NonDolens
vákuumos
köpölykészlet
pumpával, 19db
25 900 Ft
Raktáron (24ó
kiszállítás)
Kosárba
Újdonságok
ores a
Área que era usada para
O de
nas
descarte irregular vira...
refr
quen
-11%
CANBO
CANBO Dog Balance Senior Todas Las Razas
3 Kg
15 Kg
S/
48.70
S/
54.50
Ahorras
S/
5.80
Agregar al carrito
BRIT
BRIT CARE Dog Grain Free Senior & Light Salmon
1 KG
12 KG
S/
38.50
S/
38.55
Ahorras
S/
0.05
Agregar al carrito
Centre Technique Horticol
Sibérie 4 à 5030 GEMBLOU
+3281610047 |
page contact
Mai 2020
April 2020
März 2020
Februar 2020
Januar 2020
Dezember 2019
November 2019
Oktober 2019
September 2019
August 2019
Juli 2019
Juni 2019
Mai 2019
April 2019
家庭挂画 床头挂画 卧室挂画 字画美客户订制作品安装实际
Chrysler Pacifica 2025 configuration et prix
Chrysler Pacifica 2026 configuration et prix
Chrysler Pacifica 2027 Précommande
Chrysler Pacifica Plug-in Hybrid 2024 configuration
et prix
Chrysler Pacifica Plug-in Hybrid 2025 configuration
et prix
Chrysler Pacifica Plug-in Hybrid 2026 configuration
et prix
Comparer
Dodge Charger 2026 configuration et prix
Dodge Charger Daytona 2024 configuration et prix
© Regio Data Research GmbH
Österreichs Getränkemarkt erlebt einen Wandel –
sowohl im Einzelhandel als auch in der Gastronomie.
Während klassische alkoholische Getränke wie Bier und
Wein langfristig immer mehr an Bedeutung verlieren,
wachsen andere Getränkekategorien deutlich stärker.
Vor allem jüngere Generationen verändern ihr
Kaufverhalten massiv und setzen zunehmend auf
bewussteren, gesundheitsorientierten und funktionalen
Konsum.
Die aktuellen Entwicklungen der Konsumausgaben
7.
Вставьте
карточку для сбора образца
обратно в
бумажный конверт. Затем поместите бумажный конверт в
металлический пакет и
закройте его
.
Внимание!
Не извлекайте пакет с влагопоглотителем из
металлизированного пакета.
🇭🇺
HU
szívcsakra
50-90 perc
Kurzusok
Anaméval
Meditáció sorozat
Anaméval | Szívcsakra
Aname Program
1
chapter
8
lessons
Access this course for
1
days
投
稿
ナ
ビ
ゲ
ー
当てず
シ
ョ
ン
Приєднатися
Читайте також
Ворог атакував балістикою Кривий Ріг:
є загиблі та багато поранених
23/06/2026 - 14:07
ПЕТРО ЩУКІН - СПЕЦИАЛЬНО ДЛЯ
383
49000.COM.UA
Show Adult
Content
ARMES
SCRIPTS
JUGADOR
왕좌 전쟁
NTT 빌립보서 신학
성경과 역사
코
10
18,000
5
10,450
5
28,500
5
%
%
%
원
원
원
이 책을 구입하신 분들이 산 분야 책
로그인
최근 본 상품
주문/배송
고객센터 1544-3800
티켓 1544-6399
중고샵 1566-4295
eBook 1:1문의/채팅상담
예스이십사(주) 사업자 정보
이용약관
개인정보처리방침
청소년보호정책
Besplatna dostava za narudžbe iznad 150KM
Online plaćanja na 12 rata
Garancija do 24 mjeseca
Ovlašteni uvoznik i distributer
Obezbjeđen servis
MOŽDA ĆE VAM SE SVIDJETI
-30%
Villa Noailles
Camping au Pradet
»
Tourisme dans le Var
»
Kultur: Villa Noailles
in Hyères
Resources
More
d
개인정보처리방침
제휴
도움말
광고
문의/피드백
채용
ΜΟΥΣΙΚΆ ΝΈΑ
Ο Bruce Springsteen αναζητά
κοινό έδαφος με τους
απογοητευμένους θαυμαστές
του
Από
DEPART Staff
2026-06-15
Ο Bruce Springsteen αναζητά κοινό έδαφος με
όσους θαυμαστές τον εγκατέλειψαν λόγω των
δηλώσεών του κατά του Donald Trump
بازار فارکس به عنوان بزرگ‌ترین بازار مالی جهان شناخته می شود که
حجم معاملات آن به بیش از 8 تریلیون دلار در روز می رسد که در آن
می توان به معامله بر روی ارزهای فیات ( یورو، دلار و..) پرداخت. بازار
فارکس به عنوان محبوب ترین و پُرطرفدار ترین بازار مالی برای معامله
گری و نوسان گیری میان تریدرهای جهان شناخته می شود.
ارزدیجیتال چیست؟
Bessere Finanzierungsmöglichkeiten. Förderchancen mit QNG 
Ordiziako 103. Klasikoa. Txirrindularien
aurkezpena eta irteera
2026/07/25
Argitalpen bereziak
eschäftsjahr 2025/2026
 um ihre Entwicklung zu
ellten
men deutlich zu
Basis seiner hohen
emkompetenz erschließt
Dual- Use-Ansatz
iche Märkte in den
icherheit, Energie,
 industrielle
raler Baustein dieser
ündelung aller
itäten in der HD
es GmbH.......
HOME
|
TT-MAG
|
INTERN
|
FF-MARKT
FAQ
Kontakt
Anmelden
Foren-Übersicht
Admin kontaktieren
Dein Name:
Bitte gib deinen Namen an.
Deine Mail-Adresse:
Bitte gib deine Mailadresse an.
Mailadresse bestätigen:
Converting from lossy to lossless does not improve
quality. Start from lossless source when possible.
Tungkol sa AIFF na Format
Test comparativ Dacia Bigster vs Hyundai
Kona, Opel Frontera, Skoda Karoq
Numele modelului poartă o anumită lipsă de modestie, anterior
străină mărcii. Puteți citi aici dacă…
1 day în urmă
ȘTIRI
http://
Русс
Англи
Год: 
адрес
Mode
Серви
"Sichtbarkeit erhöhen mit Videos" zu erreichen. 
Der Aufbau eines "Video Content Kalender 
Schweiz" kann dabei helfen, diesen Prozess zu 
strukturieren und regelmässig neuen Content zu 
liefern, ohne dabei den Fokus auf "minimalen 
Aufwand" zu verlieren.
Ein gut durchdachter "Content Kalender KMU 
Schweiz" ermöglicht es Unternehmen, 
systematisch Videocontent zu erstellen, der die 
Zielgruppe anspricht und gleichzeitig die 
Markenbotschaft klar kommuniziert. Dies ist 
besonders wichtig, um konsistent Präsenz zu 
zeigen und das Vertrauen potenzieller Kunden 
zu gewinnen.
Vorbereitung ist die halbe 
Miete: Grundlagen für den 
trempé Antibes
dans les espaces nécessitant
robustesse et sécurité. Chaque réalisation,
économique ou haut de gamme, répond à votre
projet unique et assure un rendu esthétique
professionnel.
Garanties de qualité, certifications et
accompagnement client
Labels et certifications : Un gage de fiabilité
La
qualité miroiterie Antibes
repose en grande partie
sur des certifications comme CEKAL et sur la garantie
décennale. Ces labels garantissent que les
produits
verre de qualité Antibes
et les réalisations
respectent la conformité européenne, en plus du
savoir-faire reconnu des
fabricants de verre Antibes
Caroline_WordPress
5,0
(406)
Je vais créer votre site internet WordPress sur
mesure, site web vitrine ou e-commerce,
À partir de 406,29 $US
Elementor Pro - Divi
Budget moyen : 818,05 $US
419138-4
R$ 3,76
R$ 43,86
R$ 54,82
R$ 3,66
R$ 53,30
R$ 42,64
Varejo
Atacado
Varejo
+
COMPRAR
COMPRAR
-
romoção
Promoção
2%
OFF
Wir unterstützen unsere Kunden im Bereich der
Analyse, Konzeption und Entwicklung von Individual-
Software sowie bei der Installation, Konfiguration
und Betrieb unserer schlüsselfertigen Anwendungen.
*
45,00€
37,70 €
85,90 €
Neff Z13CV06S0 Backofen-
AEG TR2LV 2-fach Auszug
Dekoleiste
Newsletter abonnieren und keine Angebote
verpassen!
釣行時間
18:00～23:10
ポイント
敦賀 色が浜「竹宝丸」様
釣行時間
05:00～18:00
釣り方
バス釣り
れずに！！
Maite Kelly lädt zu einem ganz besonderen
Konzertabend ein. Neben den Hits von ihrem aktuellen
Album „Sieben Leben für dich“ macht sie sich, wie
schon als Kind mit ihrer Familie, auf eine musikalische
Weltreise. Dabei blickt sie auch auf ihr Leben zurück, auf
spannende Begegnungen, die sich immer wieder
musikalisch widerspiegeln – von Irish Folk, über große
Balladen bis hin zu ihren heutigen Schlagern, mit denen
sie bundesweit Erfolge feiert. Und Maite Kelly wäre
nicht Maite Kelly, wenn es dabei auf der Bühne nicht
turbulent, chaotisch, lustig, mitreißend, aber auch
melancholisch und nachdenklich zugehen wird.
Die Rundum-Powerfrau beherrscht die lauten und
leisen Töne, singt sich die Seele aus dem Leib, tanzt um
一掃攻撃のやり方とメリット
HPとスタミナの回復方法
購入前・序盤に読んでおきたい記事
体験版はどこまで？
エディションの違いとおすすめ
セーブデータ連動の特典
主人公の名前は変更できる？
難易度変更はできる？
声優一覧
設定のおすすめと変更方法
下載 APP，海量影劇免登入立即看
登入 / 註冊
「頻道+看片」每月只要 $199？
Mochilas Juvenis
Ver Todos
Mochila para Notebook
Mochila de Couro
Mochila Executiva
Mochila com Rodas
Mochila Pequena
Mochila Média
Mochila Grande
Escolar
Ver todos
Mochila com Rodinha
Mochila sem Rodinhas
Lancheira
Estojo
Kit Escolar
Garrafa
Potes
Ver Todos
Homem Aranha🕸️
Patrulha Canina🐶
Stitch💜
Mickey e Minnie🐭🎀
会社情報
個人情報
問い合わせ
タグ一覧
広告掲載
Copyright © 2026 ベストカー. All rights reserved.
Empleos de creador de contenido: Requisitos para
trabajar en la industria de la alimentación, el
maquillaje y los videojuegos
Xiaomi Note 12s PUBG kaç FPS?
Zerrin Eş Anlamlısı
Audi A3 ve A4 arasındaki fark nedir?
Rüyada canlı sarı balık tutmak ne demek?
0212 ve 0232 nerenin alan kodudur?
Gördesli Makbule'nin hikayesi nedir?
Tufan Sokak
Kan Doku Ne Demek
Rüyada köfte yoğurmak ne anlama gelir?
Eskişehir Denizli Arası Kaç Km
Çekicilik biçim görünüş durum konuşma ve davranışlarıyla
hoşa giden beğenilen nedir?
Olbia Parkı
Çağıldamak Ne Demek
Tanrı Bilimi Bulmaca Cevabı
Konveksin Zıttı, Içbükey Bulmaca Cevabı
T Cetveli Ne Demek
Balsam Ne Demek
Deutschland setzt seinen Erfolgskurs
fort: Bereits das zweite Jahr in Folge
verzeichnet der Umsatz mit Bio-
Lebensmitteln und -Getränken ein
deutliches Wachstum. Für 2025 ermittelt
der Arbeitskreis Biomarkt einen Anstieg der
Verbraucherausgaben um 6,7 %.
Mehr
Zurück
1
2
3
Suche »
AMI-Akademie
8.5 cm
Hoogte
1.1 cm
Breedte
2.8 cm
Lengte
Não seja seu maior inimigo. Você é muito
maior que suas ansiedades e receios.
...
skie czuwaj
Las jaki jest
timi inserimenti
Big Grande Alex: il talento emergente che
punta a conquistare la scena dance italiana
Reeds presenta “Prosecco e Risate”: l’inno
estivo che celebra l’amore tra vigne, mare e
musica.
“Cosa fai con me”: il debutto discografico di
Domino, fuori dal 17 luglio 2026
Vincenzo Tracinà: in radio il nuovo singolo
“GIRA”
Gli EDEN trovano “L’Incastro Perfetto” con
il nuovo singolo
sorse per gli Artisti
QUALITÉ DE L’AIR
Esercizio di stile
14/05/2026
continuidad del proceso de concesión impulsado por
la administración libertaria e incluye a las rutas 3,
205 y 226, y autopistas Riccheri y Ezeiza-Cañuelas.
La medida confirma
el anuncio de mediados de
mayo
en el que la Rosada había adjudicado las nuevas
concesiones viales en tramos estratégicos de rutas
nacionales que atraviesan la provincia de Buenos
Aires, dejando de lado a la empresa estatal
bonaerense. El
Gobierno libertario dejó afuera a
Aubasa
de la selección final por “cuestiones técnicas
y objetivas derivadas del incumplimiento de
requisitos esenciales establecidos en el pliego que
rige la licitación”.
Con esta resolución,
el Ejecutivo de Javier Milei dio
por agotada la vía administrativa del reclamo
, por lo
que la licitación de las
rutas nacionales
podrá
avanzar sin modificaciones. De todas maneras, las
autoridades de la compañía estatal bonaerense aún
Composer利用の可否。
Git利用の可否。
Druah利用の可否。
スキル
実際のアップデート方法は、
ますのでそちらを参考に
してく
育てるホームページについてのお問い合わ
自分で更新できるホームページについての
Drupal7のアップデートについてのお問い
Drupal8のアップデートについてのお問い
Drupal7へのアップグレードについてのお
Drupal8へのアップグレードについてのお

_ASSIGNMENT:_
In the listing above, the lines from the one containing "Obezbjeđen servis" through the one containing "حجم معاملات آن" must be set down exactly, with no other lines.

_SOLUTION TO THIS EXERCISE:_
Obezbjeđen servis
MOŽDA ĆE VAM SE SVIDJETI
-30%
Villa Noailles
Camping au Pradet
»
Tourisme dans le Var
»
Kultur: Villa Noailles
in Hyères
Resources
More
d
개인정보처리방침
제휴
도움말
광고
문의/피드백
채용
ΜΟΥΣΙΚΆ ΝΈΑ
Ο Bruce Springsteen αναζητά
κοινό έδαφος με τους
απογοητευμένους θαυμαστές
του
Από
DEPART Staff
2026-06-15
Ο Bruce Springsteen αναζητά κοινό έδαφος με
όσους θαυμαστές τον εγκατέλειψαν λόγω των
δηλώσεών του κατά του Donald Trump
بازار فارکس به عنوان بزرگ‌ترین بازار مالی جهان شناخته می شود که
حجم معاملات آن به بیش از 8 تریلیون دلار در روز می رسد که در آن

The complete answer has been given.